While the following quote from David Brooks’ most recent New York Times column was focused on changes occurring in Britain, it also describes what’s happening in public education:
… the general direction is clear: the move from a centralized, industrial-era state to a networked, postindustrial one.
Rapid growth in charter schools, homeschooling, dual enrollment, magnet schools, vouchers, tax credit scholarships and online learning reflects the decentralizing of public education’s industrial hierarchy as power devolves from school boards, teacher unions and state legislatures to teachers, parents and local community organizations. As individuals and local entities become empowered, they are forming horizontal networks through which they are generating and sharing customizable resources. A good example is a network of African-American charter school development teams in St. Petersburg, Fla. These teams are sharing ideas, pooling resources and developing specialized charter schools that will be both independent and interdependent. Their collaborative is dynamic and strives to combine the advantages of being big (e.g., lower costs via economies of scale) and small (e.g., being nimble).
The teacher evaluation, tenure and merit-pay bills passed by state legislatures this spring are attempts to increase productivity in the current industrial system by giving managers more power, but ultimately parental empowerment legislation will have the most positive long-term effect. In the postindustrial era, issues deriving from centralized-power hierarchies, such as district seniority rules and statewide tenure and merit pay plans, will be irrelevant. The idea of seniority-based transfers, for instance, makes no sense in a horizontal system of fluid learning networks.

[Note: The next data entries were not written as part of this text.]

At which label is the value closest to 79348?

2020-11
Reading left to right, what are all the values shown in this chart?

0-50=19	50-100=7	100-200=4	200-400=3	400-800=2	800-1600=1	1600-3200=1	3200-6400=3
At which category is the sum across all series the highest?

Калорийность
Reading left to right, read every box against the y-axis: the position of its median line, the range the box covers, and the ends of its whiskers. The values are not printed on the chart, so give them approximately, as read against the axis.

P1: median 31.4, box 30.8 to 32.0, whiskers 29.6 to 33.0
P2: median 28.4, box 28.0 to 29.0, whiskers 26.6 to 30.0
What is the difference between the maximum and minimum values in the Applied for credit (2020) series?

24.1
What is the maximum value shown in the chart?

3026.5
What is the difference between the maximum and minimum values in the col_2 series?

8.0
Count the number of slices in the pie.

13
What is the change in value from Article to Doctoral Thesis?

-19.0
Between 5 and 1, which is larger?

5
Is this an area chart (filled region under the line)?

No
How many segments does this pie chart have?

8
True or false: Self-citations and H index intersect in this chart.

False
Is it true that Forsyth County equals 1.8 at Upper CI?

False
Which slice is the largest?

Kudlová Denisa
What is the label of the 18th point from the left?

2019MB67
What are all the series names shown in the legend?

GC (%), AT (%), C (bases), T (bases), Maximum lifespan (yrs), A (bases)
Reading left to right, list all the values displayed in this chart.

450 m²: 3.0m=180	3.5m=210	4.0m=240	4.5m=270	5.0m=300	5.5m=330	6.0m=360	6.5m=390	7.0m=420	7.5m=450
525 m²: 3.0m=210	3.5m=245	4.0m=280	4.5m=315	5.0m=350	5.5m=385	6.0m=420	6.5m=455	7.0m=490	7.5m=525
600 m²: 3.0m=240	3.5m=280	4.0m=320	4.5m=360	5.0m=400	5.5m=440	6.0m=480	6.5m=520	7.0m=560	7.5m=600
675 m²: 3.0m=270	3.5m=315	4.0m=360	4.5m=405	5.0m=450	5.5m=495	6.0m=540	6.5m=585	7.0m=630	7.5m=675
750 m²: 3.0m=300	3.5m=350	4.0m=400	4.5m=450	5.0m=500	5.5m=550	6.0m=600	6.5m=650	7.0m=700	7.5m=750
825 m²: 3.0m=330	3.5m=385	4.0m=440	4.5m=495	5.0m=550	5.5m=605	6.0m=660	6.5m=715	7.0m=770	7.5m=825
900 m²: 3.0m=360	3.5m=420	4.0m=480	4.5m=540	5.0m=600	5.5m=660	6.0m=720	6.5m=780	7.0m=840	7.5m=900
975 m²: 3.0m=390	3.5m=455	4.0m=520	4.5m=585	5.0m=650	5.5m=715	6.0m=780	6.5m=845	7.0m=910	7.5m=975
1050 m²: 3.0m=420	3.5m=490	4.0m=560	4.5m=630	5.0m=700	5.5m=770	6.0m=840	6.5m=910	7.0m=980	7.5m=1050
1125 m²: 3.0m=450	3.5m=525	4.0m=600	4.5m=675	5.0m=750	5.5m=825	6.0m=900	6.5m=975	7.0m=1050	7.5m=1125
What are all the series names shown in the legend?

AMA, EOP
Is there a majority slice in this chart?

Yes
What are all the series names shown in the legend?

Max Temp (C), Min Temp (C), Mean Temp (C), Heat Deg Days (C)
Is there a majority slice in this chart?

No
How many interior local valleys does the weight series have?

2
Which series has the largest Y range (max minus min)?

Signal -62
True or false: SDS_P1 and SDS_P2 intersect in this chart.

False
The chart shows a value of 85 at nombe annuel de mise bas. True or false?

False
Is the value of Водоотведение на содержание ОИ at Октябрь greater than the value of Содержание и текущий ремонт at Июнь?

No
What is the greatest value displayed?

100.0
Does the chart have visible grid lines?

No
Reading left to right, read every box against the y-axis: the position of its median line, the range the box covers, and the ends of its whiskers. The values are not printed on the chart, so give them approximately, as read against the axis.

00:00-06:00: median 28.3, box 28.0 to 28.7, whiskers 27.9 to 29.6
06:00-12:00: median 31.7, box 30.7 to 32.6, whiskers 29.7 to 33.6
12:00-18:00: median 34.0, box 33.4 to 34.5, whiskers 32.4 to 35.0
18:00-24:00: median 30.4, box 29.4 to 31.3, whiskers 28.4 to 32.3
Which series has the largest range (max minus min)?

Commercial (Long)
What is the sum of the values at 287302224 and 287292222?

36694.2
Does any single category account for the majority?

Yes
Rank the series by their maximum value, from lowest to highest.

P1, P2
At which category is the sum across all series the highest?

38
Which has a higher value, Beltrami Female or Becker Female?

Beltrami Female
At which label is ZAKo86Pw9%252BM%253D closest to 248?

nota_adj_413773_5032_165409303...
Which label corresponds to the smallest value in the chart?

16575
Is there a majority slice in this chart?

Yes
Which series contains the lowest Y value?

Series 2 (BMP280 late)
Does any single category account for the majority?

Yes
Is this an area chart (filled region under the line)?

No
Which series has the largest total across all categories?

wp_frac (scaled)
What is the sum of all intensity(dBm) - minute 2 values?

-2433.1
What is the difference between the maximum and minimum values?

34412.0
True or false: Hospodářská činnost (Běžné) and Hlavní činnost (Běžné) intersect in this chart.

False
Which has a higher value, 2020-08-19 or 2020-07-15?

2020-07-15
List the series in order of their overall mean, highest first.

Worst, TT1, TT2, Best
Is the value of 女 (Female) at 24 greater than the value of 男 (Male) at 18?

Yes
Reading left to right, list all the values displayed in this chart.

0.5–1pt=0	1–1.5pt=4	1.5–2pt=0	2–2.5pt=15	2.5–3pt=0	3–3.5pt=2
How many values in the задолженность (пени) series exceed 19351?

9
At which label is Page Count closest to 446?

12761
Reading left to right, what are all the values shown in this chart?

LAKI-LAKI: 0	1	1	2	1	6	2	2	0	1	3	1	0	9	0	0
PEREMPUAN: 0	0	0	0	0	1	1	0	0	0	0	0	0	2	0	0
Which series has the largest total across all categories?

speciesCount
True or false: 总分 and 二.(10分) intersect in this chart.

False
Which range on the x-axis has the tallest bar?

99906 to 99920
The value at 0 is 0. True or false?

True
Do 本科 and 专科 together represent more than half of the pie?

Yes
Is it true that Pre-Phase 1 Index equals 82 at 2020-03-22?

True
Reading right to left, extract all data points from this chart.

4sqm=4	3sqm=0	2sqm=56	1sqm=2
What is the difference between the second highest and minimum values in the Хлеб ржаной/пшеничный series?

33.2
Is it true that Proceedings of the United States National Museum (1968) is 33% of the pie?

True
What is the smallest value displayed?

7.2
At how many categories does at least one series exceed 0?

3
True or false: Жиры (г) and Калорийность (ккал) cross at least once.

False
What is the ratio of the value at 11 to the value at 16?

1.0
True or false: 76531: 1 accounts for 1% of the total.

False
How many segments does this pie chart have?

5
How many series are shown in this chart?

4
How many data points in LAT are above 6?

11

Teaching and learning will not improve in a postindustrial public education system unless parents make good choices. The learning options available to parents will be almost limitless, so matching children with the learning options that best meet their needs will be challenging. Providing parents with good information and the support necessary to use this information well will be essential. Defenders of the status quo regularly argue that parents are incapable of making good education decisions, which is why power needs to remain centralized.
Brooks is optimistic that Britain’s political class is capable of successfully navigating their transition into a postindustrial society. Let’s hope our political and education leaders are up to this task also.